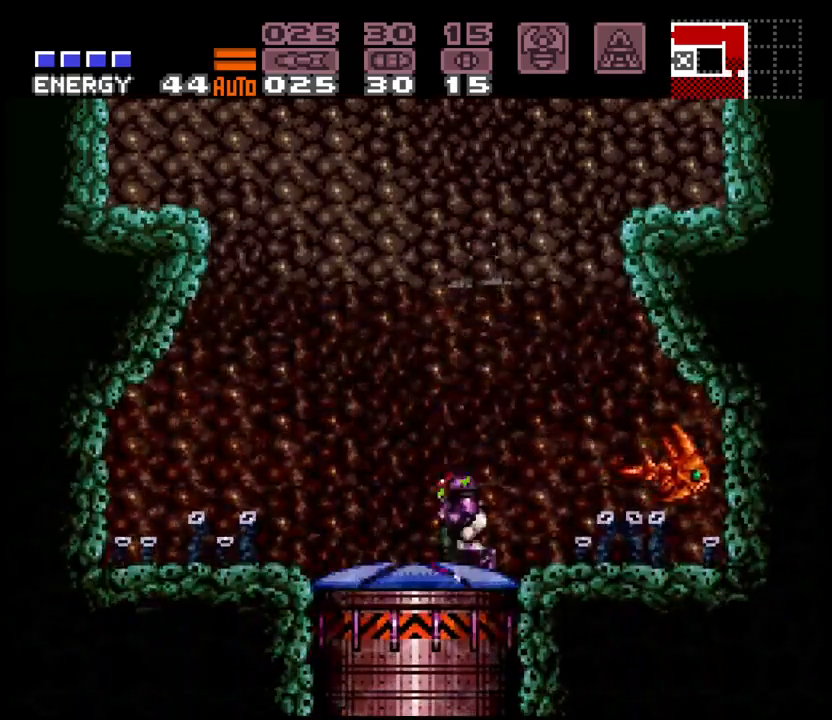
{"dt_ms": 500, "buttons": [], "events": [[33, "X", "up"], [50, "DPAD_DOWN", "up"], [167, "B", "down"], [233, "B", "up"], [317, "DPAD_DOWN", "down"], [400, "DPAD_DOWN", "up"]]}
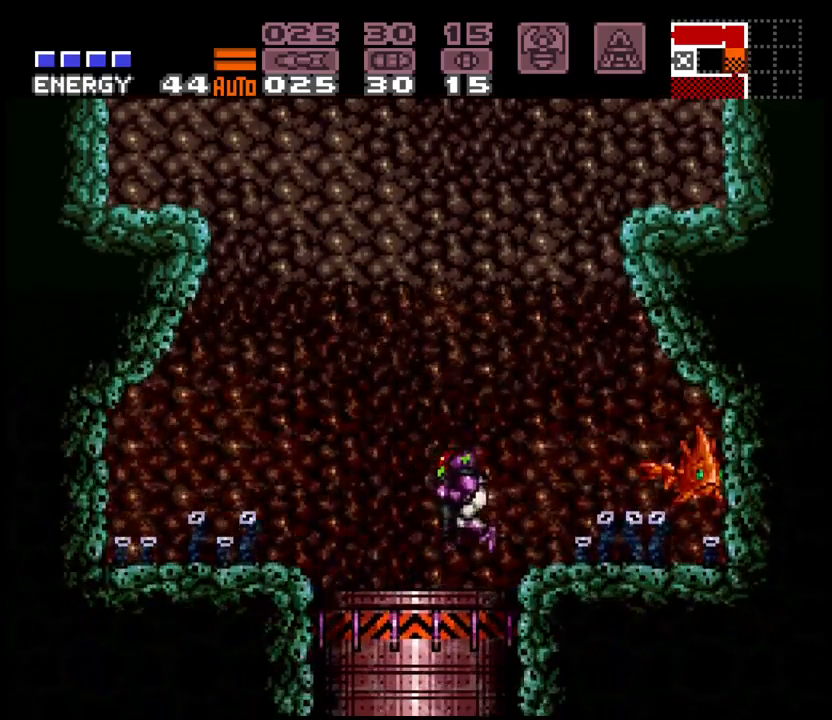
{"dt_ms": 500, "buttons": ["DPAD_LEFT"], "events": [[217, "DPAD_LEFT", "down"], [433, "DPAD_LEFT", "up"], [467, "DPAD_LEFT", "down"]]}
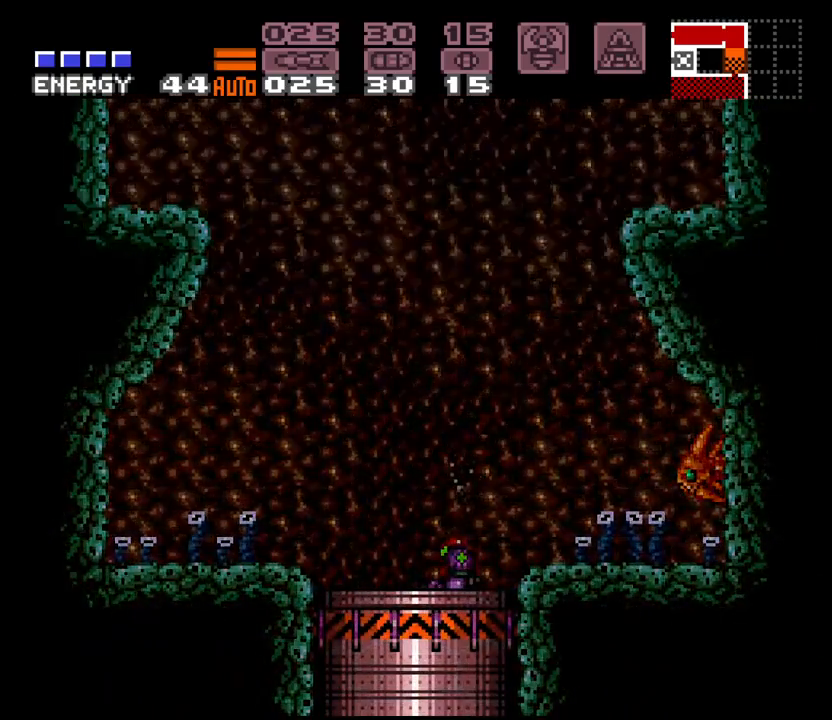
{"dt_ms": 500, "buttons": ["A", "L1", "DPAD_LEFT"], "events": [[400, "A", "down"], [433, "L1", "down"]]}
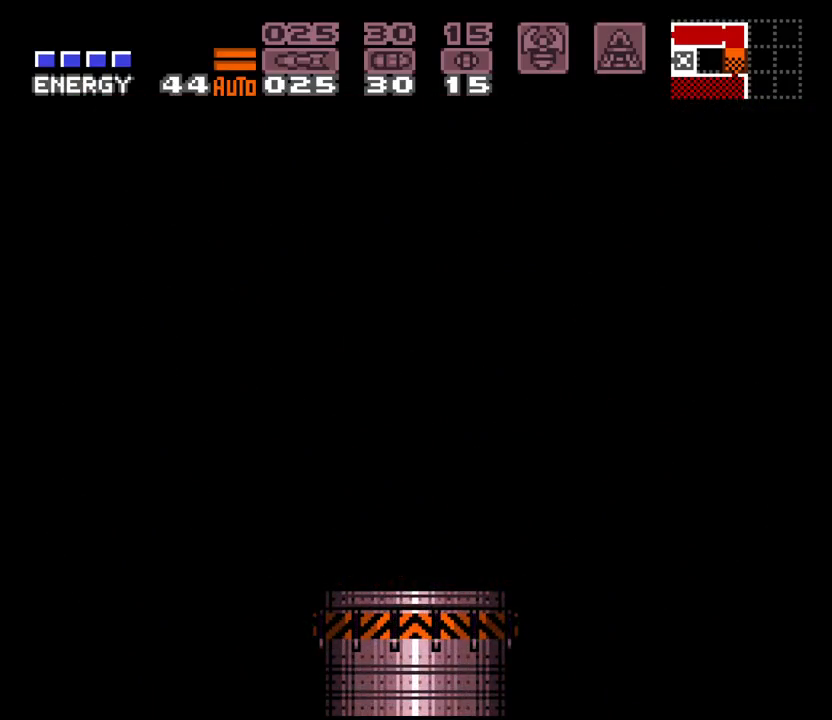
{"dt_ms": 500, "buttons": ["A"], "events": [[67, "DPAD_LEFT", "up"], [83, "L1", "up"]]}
_ _ _
* _How to complete this task_
Leave out the pictures and set down all of the data exactly.

* _Result_
{"dt_ms": 500, "buttons": [], "events": [[33, "X", "up"], [50, "DPAD_DOWN", "up"], [167, "B", "down"], [233, "B", "up"], [317, "DPAD_DOWN", "down"], [400, "DPAD_DOWN", "up"]]}
{"dt_ms": 500, "buttons": ["DPAD_LEFT"], "events": [[217, "DPAD_LEFT", "down"], [433, "DPAD_LEFT", "up"], [467, "DPAD_LEFT", "down"]]}
{"dt_ms": 500, "buttons": ["A", "L1", "DPAD_LEFT"], "events": [[400, "A", "down"], [433, "L1", "down"]]}
{"dt_ms": 500, "buttons": ["A"], "events": [[67, "DPAD_LEFT", "up"], [83, "L1", "up"]]}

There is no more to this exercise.